> [WORK ITEM]:
In the report on the Hong Kong vaccine panel, how did Ivan Hung describe the suspension of the BioNTech inoculation drive?

> [READING TEXT]:
=-=-=
Deaths not caused by Sinovac coronavirus vaccine, panel says
Wednesday, March 24, 2021
A panel of experts said on Wednesday that the death of a man who had received a Sinovac jab was probably not linked to the vaccine, but caused by the cardiovascular disease he had suffered from, RTHK reports.
The man, 60, was vaccinated on March 11 and died on Wednesday.
He's the 10th local person to die after inoculation. Nine of the cases involved Sinovac and one involved BioNTech.
Lee Cheuk-kwong – a member of the panel looking into irregularities in relation to the vaccination program – said they have looked at the medical history of the latest fatality, and found that he had suffered from conditions including hypertension, hyperlipidemia and carotid artery disease.
“Based on his medical history and the symptoms, we believe that there may be a high possibility of cardiovascular disease leading to his death but certainly we need to obtain more information and also may have the post-mortem report to make sure what is the cause of his death,” Lee said.
The panel also concluded that the death of an elderly woman 17 days after she received a Sinovac shot was not linked to the vaccine.
They said the woman, 80, had suffered from diabetes, hypertension, coronary heart disease and other chronic conditions. She was inoculated on March 2 and died on March 19.
On a man who died after receiving the BioNTech jab, the panel said its preliminary assessment showed it was probably related to his medical history.
The man, 66, was vaccinated on March 16 and passed away three days later.
The experts noted he had suffered from conditions including diabetes and hypertension, adding they will make a more detailed assessment once his autopsy report is available.
At a press conference, the panel was also asked about nine people reportedly developing Bell's palsy – a temporary weakness or paralysis of the muscles in the face – after being vaccinated with either the Sinovac or BioNTech vaccine.
Another expert, Ivan Hung, said the figures so far don’t seem to suggest any irregularities, but the panel will continue to monitor the situation.
He said if the number of cases persistently exceeds the baseline for several months, they will consider whether there’s a need to alert the vaccine manufacturers.
Hung also sought to allay concerns over the suspension of the BioNTech inoculation drive, calling it a “very minor hiccup in terms of the vaccination programme”.
He said he expects the programme to resume in the near future.
Vaccination of BioNTech shots was suspended as the drug manufacturer conducts an investigation into packaging defects among a batch of jabs used in Hong Kong, but there is no suggestion that the shots themselves pose any safety risk.
=-=-=
> [THE DATA]:
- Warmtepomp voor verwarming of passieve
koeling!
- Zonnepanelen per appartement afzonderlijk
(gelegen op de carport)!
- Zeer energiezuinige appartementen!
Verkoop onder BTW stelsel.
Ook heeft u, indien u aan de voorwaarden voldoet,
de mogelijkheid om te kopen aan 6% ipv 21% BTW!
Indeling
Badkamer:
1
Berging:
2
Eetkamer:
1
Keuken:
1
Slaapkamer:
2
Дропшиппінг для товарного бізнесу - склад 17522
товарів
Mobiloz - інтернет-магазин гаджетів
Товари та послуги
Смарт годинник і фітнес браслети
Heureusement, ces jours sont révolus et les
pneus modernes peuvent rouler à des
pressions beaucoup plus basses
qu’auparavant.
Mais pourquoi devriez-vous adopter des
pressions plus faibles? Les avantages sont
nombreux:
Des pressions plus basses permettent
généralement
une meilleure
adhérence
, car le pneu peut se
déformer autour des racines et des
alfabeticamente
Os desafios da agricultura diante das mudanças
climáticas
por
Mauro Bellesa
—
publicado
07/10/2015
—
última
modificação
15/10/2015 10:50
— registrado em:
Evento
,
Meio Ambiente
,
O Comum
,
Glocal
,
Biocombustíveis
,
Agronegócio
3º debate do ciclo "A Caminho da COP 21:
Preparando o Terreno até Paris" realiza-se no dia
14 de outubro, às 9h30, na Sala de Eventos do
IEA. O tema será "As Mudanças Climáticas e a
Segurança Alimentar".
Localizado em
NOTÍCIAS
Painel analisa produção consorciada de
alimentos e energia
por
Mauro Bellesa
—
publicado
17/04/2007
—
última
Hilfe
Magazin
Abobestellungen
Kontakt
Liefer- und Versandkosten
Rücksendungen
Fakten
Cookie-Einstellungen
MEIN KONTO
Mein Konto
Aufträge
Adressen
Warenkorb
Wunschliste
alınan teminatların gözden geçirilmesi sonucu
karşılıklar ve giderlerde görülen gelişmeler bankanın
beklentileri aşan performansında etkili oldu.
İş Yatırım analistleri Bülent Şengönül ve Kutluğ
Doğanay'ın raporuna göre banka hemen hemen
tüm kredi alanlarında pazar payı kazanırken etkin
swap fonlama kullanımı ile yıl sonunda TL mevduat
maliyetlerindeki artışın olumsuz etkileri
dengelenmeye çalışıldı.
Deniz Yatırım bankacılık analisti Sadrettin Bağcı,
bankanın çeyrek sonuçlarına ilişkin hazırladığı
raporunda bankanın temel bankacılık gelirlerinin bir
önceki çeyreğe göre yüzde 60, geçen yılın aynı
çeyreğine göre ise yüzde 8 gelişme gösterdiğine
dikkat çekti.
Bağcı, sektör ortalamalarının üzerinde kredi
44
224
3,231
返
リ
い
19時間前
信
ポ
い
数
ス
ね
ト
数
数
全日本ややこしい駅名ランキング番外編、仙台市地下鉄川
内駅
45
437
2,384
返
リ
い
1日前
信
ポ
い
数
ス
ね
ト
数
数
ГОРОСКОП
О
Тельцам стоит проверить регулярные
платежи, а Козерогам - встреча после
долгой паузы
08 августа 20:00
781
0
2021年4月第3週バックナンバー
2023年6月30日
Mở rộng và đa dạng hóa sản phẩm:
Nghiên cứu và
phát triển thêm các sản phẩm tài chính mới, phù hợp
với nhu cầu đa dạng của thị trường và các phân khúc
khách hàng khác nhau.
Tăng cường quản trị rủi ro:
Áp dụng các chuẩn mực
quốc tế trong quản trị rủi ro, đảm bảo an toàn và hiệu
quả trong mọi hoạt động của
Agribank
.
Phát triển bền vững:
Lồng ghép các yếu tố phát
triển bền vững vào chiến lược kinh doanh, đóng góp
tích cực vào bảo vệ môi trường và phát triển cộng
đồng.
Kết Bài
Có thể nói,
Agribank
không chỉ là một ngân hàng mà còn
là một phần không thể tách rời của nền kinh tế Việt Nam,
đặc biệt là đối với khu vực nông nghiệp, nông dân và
=-=-=
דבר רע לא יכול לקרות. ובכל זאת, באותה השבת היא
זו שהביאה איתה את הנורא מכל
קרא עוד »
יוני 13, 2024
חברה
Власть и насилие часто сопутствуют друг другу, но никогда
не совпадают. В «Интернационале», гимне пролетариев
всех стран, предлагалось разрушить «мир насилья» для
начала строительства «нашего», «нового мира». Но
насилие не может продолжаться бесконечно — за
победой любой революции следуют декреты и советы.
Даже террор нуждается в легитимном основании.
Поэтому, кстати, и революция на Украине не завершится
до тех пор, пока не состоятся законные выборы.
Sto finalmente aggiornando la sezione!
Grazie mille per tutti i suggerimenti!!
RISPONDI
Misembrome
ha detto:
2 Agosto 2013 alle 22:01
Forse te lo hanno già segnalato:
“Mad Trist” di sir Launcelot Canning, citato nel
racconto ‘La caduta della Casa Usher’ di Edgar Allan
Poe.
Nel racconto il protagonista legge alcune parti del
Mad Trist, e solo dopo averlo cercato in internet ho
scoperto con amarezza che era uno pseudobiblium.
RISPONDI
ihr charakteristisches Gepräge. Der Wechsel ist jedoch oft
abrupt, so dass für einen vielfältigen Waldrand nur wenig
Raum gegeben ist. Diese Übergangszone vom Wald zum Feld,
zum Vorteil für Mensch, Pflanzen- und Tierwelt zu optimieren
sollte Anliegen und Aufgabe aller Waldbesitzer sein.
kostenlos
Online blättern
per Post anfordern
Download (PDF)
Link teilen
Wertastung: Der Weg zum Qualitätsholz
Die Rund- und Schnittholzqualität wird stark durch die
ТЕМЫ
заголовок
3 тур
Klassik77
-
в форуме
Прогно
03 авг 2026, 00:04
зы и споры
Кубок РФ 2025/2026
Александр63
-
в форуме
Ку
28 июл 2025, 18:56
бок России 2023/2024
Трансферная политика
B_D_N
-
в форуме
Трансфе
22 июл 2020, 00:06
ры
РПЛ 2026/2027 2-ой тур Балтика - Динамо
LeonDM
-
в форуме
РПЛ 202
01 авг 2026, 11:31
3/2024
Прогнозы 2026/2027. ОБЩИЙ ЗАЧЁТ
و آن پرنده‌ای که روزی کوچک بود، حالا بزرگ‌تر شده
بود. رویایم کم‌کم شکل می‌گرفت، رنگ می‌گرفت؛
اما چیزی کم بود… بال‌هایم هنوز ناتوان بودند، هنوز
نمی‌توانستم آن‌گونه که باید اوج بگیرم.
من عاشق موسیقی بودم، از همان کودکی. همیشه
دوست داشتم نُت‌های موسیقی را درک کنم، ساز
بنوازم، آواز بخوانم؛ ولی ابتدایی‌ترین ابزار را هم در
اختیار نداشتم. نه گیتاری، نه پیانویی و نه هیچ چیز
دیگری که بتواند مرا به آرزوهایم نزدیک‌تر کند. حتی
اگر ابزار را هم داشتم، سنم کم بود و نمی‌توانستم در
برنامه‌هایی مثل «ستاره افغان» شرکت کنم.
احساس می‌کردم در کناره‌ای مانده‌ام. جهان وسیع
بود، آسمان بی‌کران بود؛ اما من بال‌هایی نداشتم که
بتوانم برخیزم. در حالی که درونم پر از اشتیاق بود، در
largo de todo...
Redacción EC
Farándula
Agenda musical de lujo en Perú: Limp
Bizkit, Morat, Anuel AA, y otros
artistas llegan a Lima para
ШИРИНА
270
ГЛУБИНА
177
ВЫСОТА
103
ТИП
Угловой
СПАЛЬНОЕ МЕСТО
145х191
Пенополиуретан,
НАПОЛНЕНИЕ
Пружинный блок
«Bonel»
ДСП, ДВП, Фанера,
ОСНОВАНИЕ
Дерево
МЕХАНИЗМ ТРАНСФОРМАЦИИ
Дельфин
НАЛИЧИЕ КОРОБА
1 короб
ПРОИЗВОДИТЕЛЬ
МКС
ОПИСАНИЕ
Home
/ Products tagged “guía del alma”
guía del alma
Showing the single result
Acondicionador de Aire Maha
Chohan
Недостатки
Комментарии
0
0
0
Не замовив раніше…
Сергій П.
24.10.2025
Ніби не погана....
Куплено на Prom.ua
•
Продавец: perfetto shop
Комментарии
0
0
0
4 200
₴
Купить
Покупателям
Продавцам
=-=-=
> [ANSWER SECTION]:
He called it a "very minor hiccup in terms of the vaccination programme."